La prima citazione che viene in mente di Che Guevara è tutt’altro che una frase da bigliettino nei cioccolatini. Esaltò l’odio, letteralmente, nella Conferenza Tricontinentale: «L’odio come fattore di lotta, l’odio intransigente verso il nemico, che spinge oltre i limiti naturali dell’essere umano e lo trasforma in una reale, violenta, selettiva e fredda macchina per uccidere». Non certo le stesse cose che diceva Madre Teresa. Il Che visse come un trauma il suo celeberrimo viaggio in motocicletta nell’America Latina. Vide la miseria e la malattia. Ma evidentemente non ne trasse alcun messaggio d’amore, bensì un odio apocalittico. Una voglia di distruzione del vecchio mondo e costruzione di un mondo e di un uomo nuovo che è testimoniata dalla sua posizione estrema nella crisi dei missili sovietici a Cuba, che nel 1962 portò il mondo sull’orlo del baratro della guerra nucleare. «Se i missili fossero rimasti – disse in seguito il Che - noi li avremmo utilizzati contro il cuore degli Stati Uniti, tra cui New York. Non dobbiamo mai stabilire una convivenza pacifica». Non temeva (anzi pareva auspicare) l’Olocausto nucleare: «Quello che affermiamo è che dobbiamo proseguire sulla via della liberazione, anche se questo costa milioni di vittime atomiche». Aveva idee chiare anche su come amministrare la giustizia: «Non abbiamo bisogno di una prova per l'esecuzione di un uomo. Abbiamo solo bisogno della prova che è necessario giustiziarlo». E come controllare il dissenso: «Dobbiamo eliminare tutti i giornali. Non siamo in grado di fare una rivoluzione con una stampa libera».

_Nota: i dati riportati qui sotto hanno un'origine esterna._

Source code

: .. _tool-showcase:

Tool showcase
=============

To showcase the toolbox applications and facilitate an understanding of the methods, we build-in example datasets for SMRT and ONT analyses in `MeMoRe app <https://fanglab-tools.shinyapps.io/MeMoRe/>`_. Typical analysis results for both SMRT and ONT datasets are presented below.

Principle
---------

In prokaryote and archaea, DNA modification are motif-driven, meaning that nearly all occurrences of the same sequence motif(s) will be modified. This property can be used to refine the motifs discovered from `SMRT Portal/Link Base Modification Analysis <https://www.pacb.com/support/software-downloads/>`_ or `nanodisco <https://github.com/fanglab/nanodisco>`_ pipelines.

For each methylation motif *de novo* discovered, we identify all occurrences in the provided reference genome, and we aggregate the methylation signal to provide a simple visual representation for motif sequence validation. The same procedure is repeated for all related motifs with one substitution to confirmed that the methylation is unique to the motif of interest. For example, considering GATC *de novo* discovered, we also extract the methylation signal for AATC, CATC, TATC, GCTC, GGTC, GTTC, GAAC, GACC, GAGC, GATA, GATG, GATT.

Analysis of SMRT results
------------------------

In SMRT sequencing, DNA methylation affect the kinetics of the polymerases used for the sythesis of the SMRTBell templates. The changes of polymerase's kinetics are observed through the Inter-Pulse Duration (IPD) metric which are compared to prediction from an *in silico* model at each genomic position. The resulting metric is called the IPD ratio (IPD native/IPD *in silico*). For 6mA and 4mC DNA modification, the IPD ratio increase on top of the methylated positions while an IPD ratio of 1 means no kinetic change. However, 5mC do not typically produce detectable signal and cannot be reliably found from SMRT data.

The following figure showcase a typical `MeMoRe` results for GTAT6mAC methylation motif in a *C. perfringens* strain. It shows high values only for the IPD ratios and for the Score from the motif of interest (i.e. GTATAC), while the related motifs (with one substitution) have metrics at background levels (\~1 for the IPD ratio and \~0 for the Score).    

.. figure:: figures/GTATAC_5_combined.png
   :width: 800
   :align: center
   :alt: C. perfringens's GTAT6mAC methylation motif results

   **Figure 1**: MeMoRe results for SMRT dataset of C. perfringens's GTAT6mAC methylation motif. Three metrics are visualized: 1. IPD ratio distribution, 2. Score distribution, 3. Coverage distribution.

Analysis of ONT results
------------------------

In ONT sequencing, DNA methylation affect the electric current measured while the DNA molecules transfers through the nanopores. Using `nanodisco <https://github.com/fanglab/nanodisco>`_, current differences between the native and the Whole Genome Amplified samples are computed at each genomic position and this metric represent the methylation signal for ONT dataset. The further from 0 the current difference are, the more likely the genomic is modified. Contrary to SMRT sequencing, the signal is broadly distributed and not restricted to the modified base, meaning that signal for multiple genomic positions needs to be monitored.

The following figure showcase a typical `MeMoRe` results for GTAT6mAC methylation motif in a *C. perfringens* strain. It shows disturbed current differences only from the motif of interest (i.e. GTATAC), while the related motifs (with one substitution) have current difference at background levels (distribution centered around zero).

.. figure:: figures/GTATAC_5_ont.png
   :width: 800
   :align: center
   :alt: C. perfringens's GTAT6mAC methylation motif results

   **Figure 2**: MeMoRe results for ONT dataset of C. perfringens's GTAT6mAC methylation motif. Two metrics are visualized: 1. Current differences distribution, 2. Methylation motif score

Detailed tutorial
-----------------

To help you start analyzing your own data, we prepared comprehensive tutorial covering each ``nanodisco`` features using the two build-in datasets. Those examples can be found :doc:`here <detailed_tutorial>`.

Dalle parole, durissime («ma senza perdere la tenerezza», come disse lui stesso e come amano ricordare i suoi estimatori), il Che passò subito ai fatti sin dal giorno in cui la rivoluzione di Castro trionfò a Cuba. Nel 1959, Guevara divenne procuratore. Nel carcere della Cabanha, sotto sua diretta responsabilità, si eseguivano fucilazioni tutti i giorni. In sei mesi vennero "liquidati" dalla sua Commissione per la Purificazione 180 prigionieri politici. Nel 1960 mette in piedi il primo gulag cubano nella penisola di Guanaha. Funzionava come i gulag dell’Unione Sovietica: lavori forzati, torture, esecuzioni sommarie, disumanizzazione dei prigionieri. Definito un «partigiano dell’autoritarismo fino al midollo» dal suo ex compagno di lotta Regis Debray, fu Guevara, ancor più di Castro, a importare a Cuba un sistema di governo e repressione puramente staliniano.

Probabilmente la sua fama fu dovuta unicamente alla scelta di esportare la rivoluzione all’estero, fra Africa e Sud America. Morì da combattente, catturato sul campo dalle forze anti-insurrezionali della Bolivia e giustiziato il 9 ottobre 1967. Il suo corpo, esposto al pubblico e fotografato, è spesso paragonato a una Deposizione atea. Il suo volto, nel ritratto più celebre del fotografo Alberto Korda, ha lo sguardo ispirato di un messia. Per il pubblico più colto, è proprio nel suo messianesimo marxista che risiede il suo fascino. Ma è un culto della morte, anche se ben mascherato da speranza. Il giornalista Dario Fertilio, nel suo Il Virus Totalitario, la descrive come una «filosofia della tabula rasa, al piacere di ripartire da zero cancellando il già tentato e realizzato, senza pietà per coloro che vengono scartati dal programma, trucioli del vecchio mondo destinati all’inceneritore della distruzione creatrice». E’ il “paradiso” in terra sognato dai marxisti. Inevitabilmente ha garantito la nascita di inferni terrestri, ovunque sia stato sperimentato. Ma il Che è sopravvissuto alla disillusione perché non ha mai assistito al suo fallimento. Non invecchiò, non divenne un gerarca, non attraversò la fase di “burocratizzazione” della dittatura più longeva del mondo.

Per il pubblico meno colto, il volto del Che stampato su magliette e cover dei cellulari, spille e tatuaggi, è solo un logo del perfetto «giovane che vuol cambiare il mondo». Ed è la nemesi perfetta per un uomo che dedicò la vita (e la perse) nella lotta contro il capitalismo: diventare un diffuso brand di successo.